[Source data]
⁂

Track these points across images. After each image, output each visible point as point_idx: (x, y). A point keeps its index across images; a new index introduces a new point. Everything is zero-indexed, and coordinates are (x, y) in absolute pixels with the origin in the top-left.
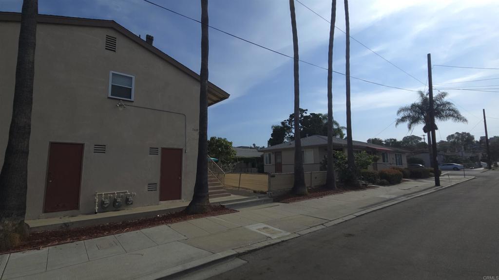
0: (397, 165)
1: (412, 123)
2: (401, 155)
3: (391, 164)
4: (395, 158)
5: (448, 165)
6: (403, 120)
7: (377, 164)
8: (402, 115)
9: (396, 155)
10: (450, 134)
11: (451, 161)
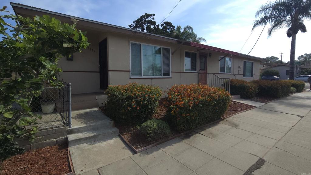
0: (244, 76)
1: (274, 27)
2: (252, 63)
3: (234, 75)
4: (242, 67)
5: (304, 77)
6: (264, 21)
7: (206, 73)
8: (262, 15)
9: (245, 62)
10: (301, 55)
11: (306, 73)
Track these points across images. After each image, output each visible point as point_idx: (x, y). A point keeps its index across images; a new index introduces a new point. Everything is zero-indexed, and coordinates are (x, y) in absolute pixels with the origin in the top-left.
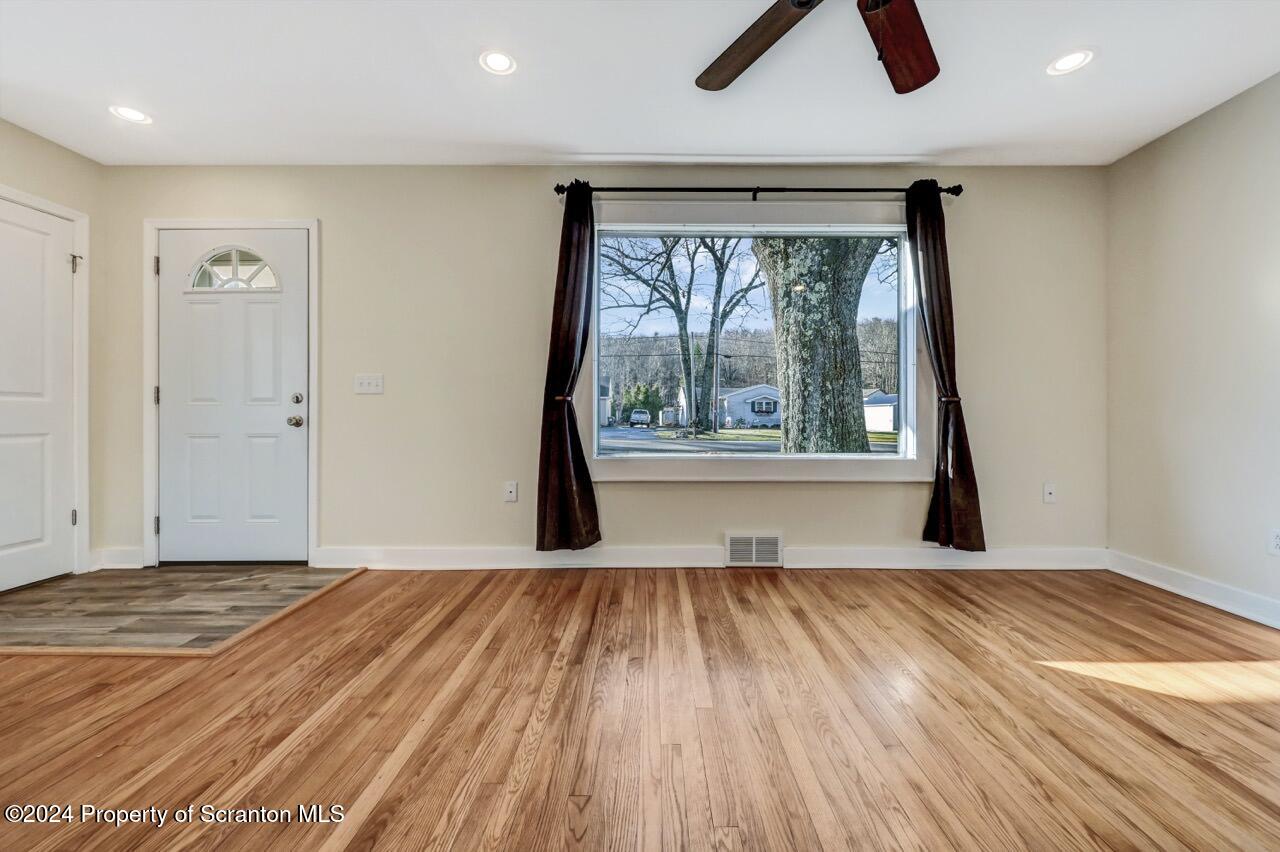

⁂

### Task objective
Your reply should be the entries copied exactly, with all images omitted.

### Result
Track these points across images. After each image, output each visible point as point_idx: (x, y). A point keeps its index across images; a new index introduces a new point. Everything is zero-indexed, and coordinates are (x, y) in absolute pixels with the origin in the top-left.
0: (397, 165)
1: (412, 123)
2: (401, 155)
3: (391, 164)
4: (395, 158)
5: (448, 165)
6: (403, 120)
7: (377, 164)
8: (402, 115)
9: (396, 155)
10: (450, 134)
11: (451, 161)
0: (244, 76)
1: (274, 27)
2: (252, 63)
3: (234, 75)
4: (242, 67)
5: (304, 77)
6: (264, 21)
7: (206, 73)
8: (262, 15)
9: (245, 62)
10: (301, 55)
11: (306, 73)
Track these points across images. After each image, output each visible point as point_idx: (x, y). A point keeps its index across images; a new index introduces a new point. Everything is zero-indexed, and coordinates are (x, y) in absolute pixels with the origin in the top-left.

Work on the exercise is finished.